My Dad grew up during the great depression (born in 1920). He never mentioned script at all, and I doubt he ever used it. What I do remember though was he and friends that grew up during the same period would use favors a lot "I won't take your money, lets just say you owe me one", even 60+ years after the Great Depression.
He had his own business and obviously cared about money, but I think there is a side to every business owner that realizes money is a tool. Real value is in actual goods and services that money helps buy. If you can get those goods and services by trading favors, you're just as well off as getting them by working for dollars and paying cash (possibly better off if you consider favors are less likely to be targeted by the IRS than actual cash is).
"money has to be pretty short before people start trying to mint their own."
Not necessarily. I seem to recall experiments in small towns using scrip in recent years, before the current crisis. The reason the towns used scrip wasn't because of a lack of access to U.S. dollars, but to keep more business in town, since the scrip could only be spent there.
Hasn't every (left-wing) college town in the country tried this? I think you're over-reading to find a connection to our current difficulties.
Scrip is big with the Jewish schools in the DC, Baltimore, and New York areas. The scrip can only be used at the verious participating stores (mostly kosher grocery stores). Not being either a student or a parent, I haven't put in the time to understand the economic incentive here, but it might be an interesting model. I know that in this context it's been around for the past couple of decades.
Paul Krugman had a fascinating article on his experience with scrip (specifically, a baby-sitting co-op in which he participated and which used a form of scrip as a payment system). He wrote an essay about it in Slate.
Google 'local currency' or 'community currency'. Calgary Dollars have been in circulation here since the early 1990s, and I know that other cities have similar community scrips in place (New York, Tokyo, London, etc). There's nothing inherently progressive or libertarian about them, although most of the groups that print the currencies have some sort of agenda. They're just ways of trying to keep economic activity local.
Nelson is correct- the IRS and state revenue departments will frown on the use of scrip on more than a token scale unless there is a system of converting to dollars to calculate income and sales taxes.
But Megan is correct- scrip offers real life laboratories for monetary studies. As for company town scrip, I would offer this interpretation- scrip was used so that the companies could tax the employees, not so that they would shop in the company stores. The stores were set up to collect the tax and to give value to the scrip.

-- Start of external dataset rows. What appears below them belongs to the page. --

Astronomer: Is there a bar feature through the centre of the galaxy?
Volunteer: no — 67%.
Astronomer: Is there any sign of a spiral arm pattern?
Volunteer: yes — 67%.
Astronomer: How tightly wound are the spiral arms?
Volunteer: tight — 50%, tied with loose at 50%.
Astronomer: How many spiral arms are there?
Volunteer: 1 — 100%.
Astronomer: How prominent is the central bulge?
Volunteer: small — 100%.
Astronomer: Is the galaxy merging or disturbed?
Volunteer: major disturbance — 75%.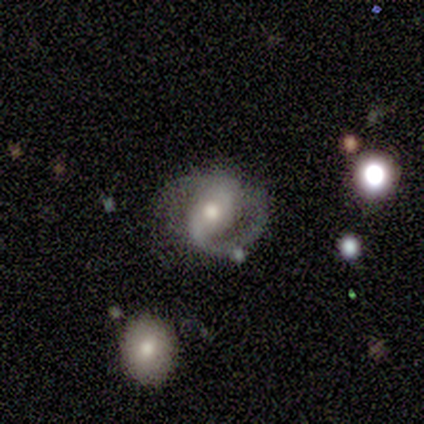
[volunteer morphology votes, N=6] featured or disk 50%, smooth 33%, star or artifact 17%. Down the decision tree: edge-on disk — no (100%); bar — strong (67%); spiral arms — yes (100%); spiral arm count — 2 (67%); spiral winding — medium (67%); bulge size — small (67%); merging — minor disturbance (40%, tied with major disturbance).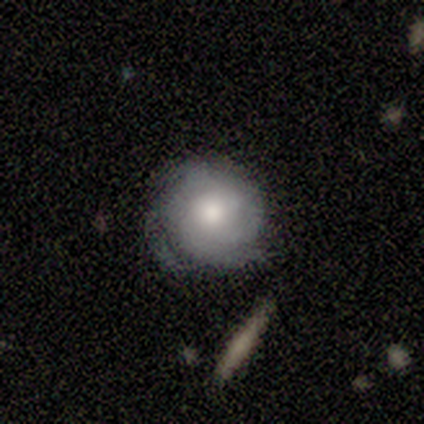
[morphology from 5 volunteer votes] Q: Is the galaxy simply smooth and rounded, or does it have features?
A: featured or disk — 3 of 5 (60%).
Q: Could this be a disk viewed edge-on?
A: no — 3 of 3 (100%).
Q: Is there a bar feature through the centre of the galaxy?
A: no — 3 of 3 (100%).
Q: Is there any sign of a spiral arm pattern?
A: yes — 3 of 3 (100%).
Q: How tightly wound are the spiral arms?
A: medium — 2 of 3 (67%).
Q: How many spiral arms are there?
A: can't tell — 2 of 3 (67%).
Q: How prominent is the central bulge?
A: large — 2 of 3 (67%).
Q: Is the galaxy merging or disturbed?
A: none — 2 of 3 (67%).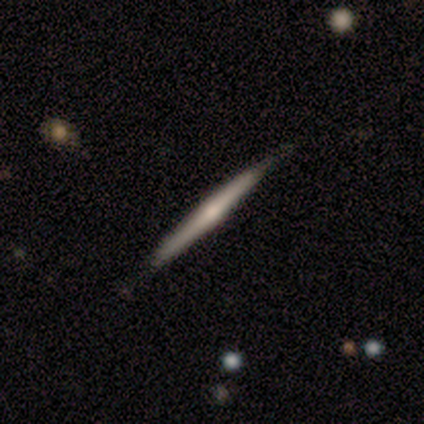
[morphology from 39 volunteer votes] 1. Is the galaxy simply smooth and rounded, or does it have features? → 54% featured or disk, 31% smooth, 15% star or artifact.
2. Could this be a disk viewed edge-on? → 100% yes, 0% no.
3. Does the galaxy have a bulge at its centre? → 67% rounded, 29% none, 5% boxy.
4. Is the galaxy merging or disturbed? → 94% none, 3% minor disturbance, 3% merger, 0% major disturbance.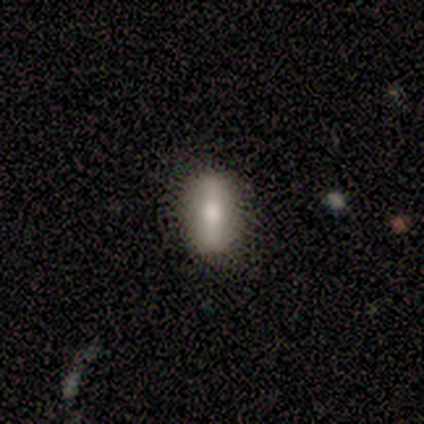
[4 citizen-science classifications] smooth_or_featured: smooth (p=0.50) [tied with: featured or disk p=0.50]
how_rounded: in between (p=1.00)
merging: none (p=0.75) [alt: minor disturbance p=0.25]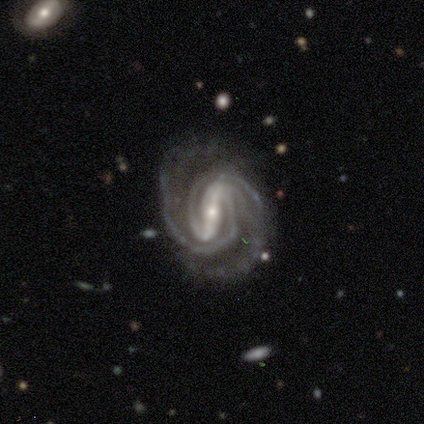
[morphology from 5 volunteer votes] Smooth or featured?
  - featured or disk: 100% *
  - smooth: 0%
  - star or artifact: 0%
Edge-on disk?
  - no: 100% *
  - yes: 0%
Bar?
  - strong: 100% *
  - weak: 0%
  - no: 0%
Spiral arms?
  - yes: 100% *
  - no: 0%
Spiral winding?
  - tight: 80% *
  - medium: 20%
  - loose: 0%
Spiral arm count?
  - 2: 80% *
  - 4: 20%
  - 1: 0%
  - 3: 0%
  - more than 4: 0%
  - can't tell: 0%
Bulge size?
  - small: 60% *
  - moderate: 40%
  - dominant: 0%
  - large: 0%
  - none: 0%
Merging?
  - none: 60% *
  - minor disturbance: 40%
  - major disturbance: 0%
  - merger: 0%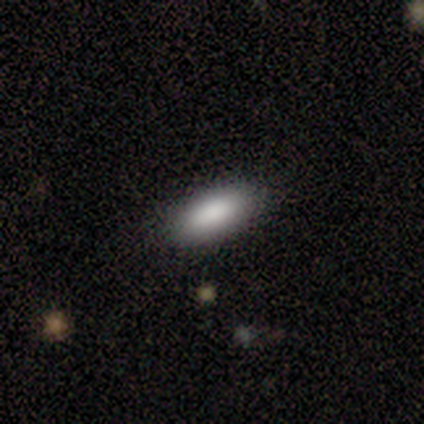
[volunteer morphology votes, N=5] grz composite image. It shows a smooth galaxy with no disk features (60%) that is in between round and cigar-shaped (100%). Merging: none (100%).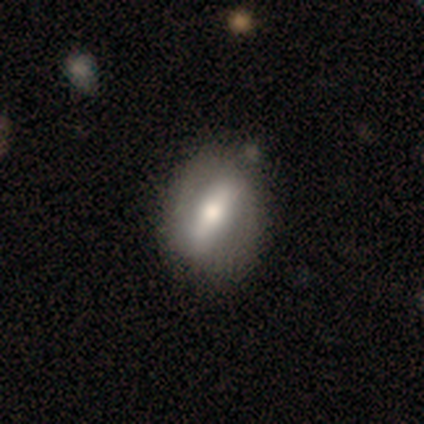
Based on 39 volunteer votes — A featured or disk galaxy (69%) with a strong bar (88%), no spiral arms (83%) and a moderate central bulge (62%).

Vote fractions:
- Smooth or featured? featured or disk: 69% / smooth: 31% / star or artifact: 0%
- Edge-on disk? no: 89% / yes: 11%
- Bar? strong: 88% / weak: 8% / no: 4%
- Spiral arms? no: 83% / yes: 17%
- Bulge size? moderate: 62% / small: 17% / large: 12% / dominant: 8% / none: 0%
- Merging? none: 62% / minor disturbance: 15% / merger: 8% / major disturbance: 0%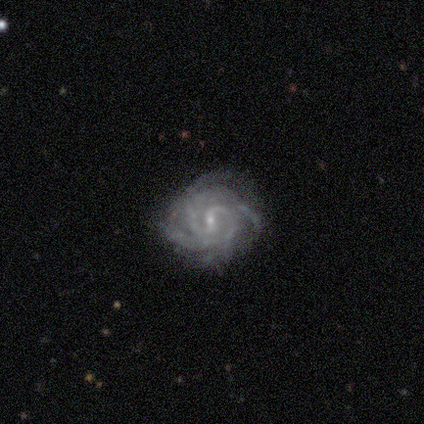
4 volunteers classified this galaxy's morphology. A featured or disk galaxy (100%) with a weak bar (50%, tied with no), 4 (50%) tight (50%) spiral arms (100%) and a moderate central bulge (50%, tied with small).

Vote fractions:
- Smooth or featured? featured or disk: 100% / smooth: 0% / star or artifact: 0%
- Edge-on disk? no: 100% / yes: 0%
- Bar? weak: 50% (tied) / no: 50% (tied) / strong: 0%
- Spiral arms? yes: 100% / no: 0%
- Spiral winding? tight: 50% / medium: 25% / loose: 25%
- Spiral arm count? 4: 50% / 2: 25% / 3: 25% / 1: 0% / more than 4: 0% / can't tell: 0%
- Bulge size? moderate: 50% (tied) / small: 50% (tied) / dominant: 0% / large: 0% / none: 0%
- Merging? none: 75% / minor disturbance: 25% / major disturbance: 0% / merger: 0%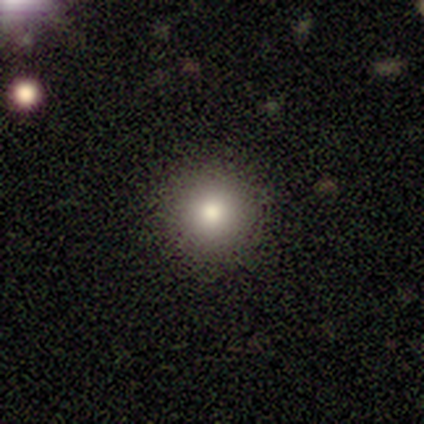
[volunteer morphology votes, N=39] Smooth or featured: smooth — 85% (featured or disk — 10%)
How rounded: round — 94% (in between — 6%)
Merging: none — 95% (minor disturbance — 3%)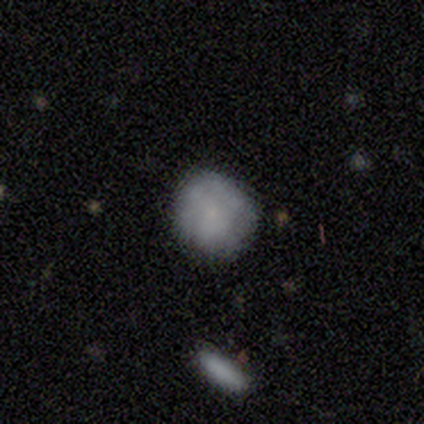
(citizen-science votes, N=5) Morphology: type=smooth (60%); roundness=round (100%); merging=none (50%, tied with minor disturbance).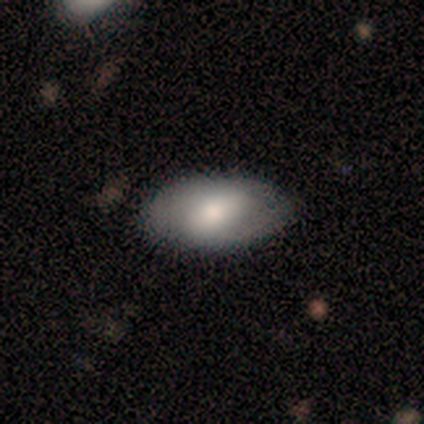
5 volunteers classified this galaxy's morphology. Smooth or featured? 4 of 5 (80%) said smooth. How rounded? 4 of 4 (100%) said in between. Merging? 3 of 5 (60%) said none.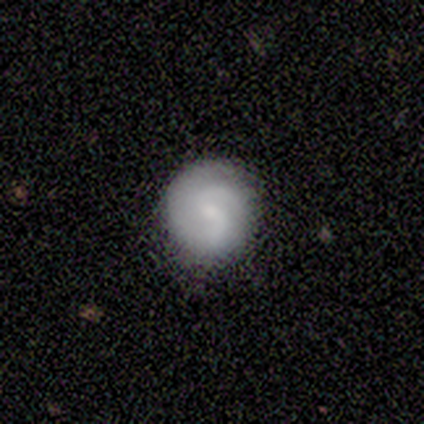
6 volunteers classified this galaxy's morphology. This is clearly a featured or disk galaxy (100%). It is clearly not viewed edge-on (100%). Bar: possibly weak (50%). Spiral arm pattern: clearly yes (83%). Spiral arm count: clearly 2 (80%). Spiral winding: likely tight (60%). Central bulge: likely small (67%). Merging: clearly none (100%).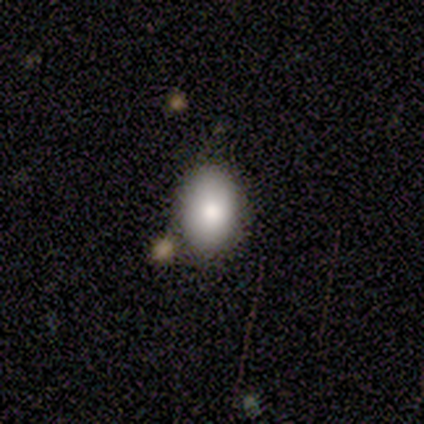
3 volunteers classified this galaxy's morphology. Volunteers were most divided on "how rounded" (2-way tie): round: 50%, in between: 50%, cigar-shaped: 0%. More confident: merging — none (100%); smooth or featured — smooth (67%).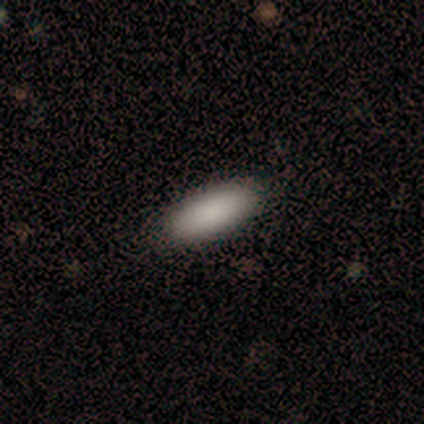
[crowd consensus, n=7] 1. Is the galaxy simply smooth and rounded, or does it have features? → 100% smooth, 0% featured or disk, 0% star or artifact.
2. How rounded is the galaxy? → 100% in between, 0% round, 0% cigar-shaped.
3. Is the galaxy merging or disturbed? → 100% none, 0% minor disturbance, 0% major disturbance, 0% merger.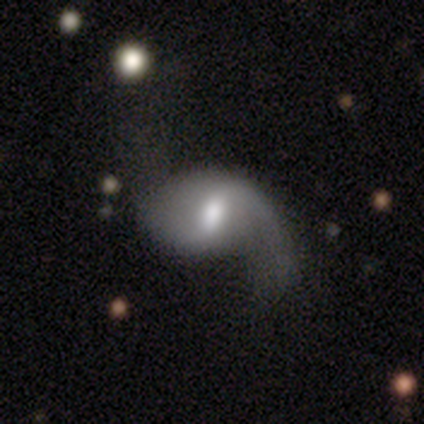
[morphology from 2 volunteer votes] A featured or disk galaxy (100%) with a weak bar (100%), 2 (100%) loose (100%) spiral arms (100%) and a large central bulge (50%, tied with moderate). Merging: none (50%, tied with major disturbance).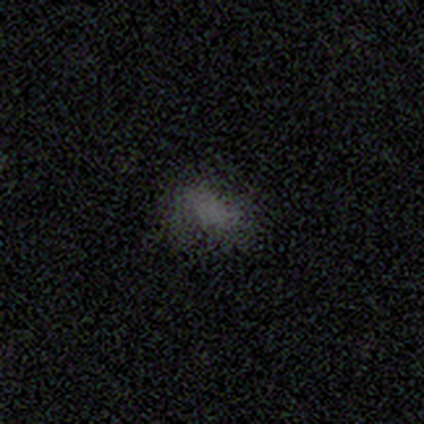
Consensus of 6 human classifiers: smooth-or-featured: smooth: 50% | star or artifact: 33% | featured or disk: 17%
  how-rounded: in between: 100% | round: 0% | cigar-shaped: 0%
  merging: none: 75% | merger: 25% | minor disturbance: 0% | major disturbance: 0%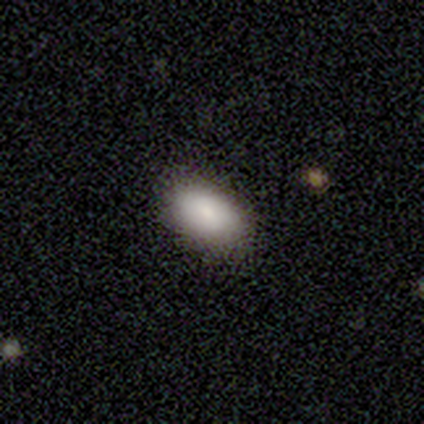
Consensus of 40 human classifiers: This is clearly a smooth galaxy (80%). How rounded: clearly in between (94%). Merging: clearly none (89%).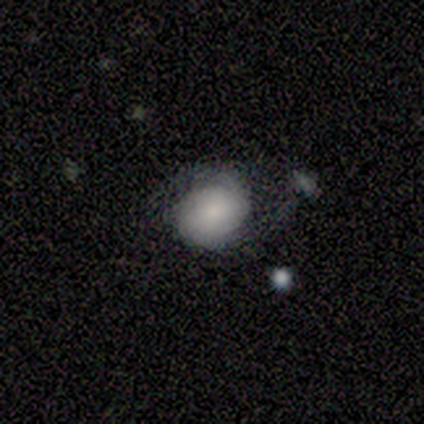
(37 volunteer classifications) Smooth or featured: smooth — 59% (featured or disk — 38%)
How rounded: in between — 55% (round — 45%)
Merging: none — 39% (minor disturbance — 33%)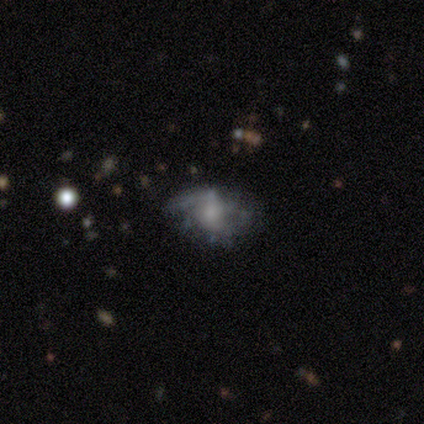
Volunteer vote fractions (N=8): smooth_or_featured: featured or disk (p=0.88) [alt: smooth p=0.12]
disk_edge_on: no (p=1.00)
bar: no (p=0.71) [alt: strong p=0.14]
has_spiral_arms: yes (p=0.57) [alt: no p=0.43]
spiral_winding: tight (p=0.50) [tied with: medium p=0.50]
spiral_arm_count: can't tell (p=0.50) [alt: 1 p=0.25]
bulge_size: small (p=0.57) [alt: moderate p=0.43]
merging: none (p=0.50) [alt: minor disturbance p=0.25]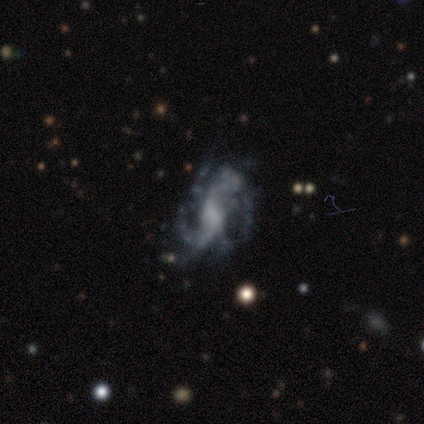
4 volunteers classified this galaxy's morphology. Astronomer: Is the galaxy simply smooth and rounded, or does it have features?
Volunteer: featured or disk — 75%.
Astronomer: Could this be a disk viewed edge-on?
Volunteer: no — 100%.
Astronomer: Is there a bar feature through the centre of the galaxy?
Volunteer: strong — 33%, tied with weak and no at 33%.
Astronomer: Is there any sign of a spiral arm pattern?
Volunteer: yes — 100%.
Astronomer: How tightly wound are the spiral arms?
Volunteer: tight — 33%, tied with medium and loose at 33%.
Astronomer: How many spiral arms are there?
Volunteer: more than 4 — 67%.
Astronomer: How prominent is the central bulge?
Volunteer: none — 67%.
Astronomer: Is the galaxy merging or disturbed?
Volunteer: major disturbance — 67%.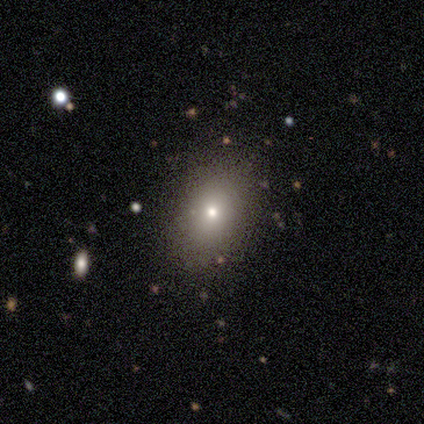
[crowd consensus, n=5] A smooth galaxy with no disk features (60%) that is in between round and cigar-shaped (67%).

Vote fractions:
- Smooth or featured? smooth: 60% / featured or disk: 40% / star or artifact: 0%
- How rounded? in between: 67% / round: 33% / cigar-shaped: 0%
- Merging? none: 60% / minor disturbance: 40% / major disturbance: 0% / merger: 0%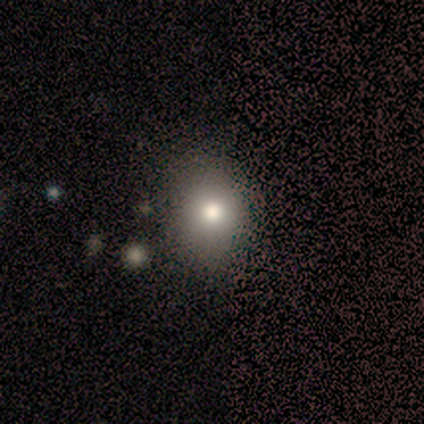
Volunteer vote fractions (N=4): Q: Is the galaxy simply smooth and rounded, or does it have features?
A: smooth — 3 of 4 (75%).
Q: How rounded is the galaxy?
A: in between — 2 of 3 (67%).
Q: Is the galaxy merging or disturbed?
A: none — 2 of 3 (67%).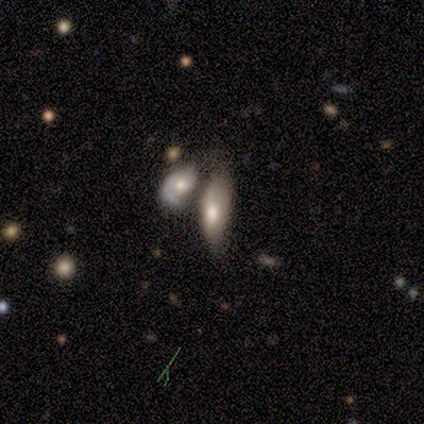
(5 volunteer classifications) This is clearly a smooth galaxy (80%). How rounded: clearly in between (100%). Merging: clearly merger (80%).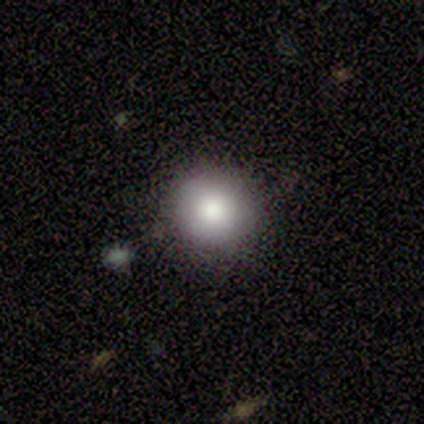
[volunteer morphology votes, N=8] Overall: smooth (75%). How rounded: round (100%). Merging: none (86%).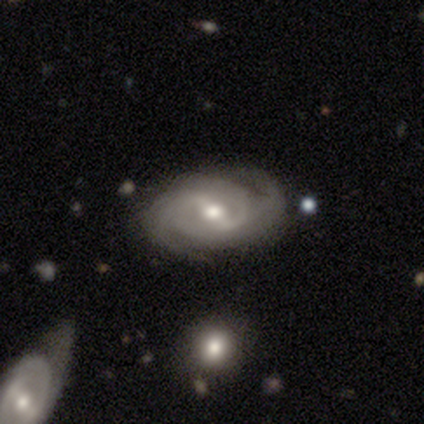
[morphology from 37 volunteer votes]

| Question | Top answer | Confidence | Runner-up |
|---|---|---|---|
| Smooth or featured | featured or disk | 97% | star or artifact (3%) |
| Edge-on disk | no | 92% | yes (8%) |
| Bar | weak | 45% | strong (42%) |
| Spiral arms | yes | 97% | no (3%) |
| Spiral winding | tight | 44% | tied: medium (44%) |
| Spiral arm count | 2 | 66% | can't tell (16%) |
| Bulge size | moderate | 61% | large (21%) |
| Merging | none | 64% | minor disturbance (28%) |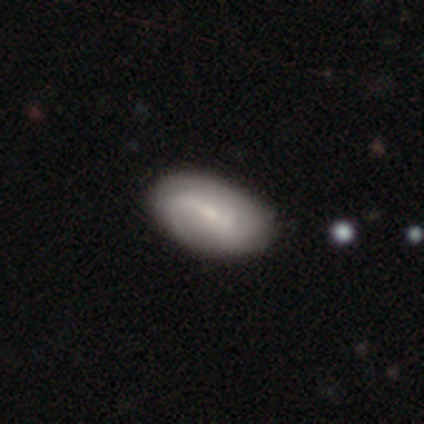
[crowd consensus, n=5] Overall: featured or disk (80%). Edge-on disk: no (100%). Bar: weak (50%; strong 25%). Spiral arms: yes (75%). Spiral arm count: can't tell (67%; 3 33%). Spiral winding: medium (67%; tight 33%). Bulge size: small (50%; moderate 25%). Merging: none (100%).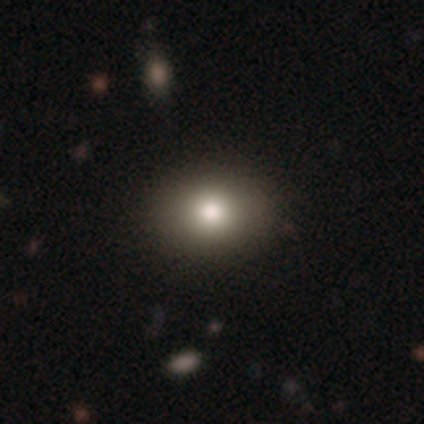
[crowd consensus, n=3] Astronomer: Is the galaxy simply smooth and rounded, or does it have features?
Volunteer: smooth — 100%.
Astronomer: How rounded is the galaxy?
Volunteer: in between — 67%.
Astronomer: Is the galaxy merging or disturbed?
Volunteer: none — 100%.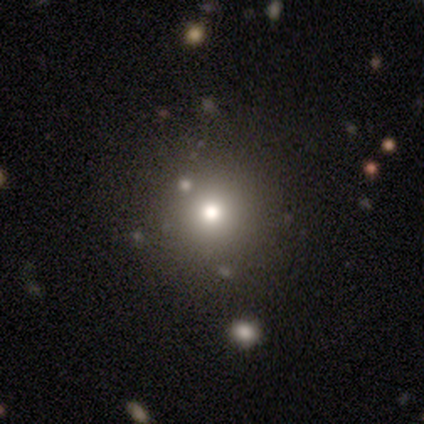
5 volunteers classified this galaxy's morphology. Smooth or featured?
  - star or artifact: 60% *
  - smooth: 40%
  - featured or disk: 0%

In my neck of the woods, folks are bartering. Trading needed skills and commodities instead of cash, and frequently doing it off the books. Love how it levels out the value of people's time. Someone might offer to come shovel our driveway in exchange for a music lessons, for instance. Nice way to do business.
I seem to recall something about company towns being built in the middle of nowhere (primarily for access to natural resources). The company provided stores and housing for practical reasons. The employees needed housing and everyday goods that otherwise wouldn't be available at the time the factory was built and needed some way to get them. If the company could reduce its total costs by paying employees in script good at the company store, instead of dollars, so much the better.
As time went on, the need for the company store and company provided housing diminished.
David, what you're referring to is called scrip, but isn't the same thing. It's basically just buying gift certificates through the school and the school gets a cut. It's more like using an Amazon Affiliate link than scrip.
The northern neighbors have been doing it on a broad scale for years -- see also, Canadian Tire Money.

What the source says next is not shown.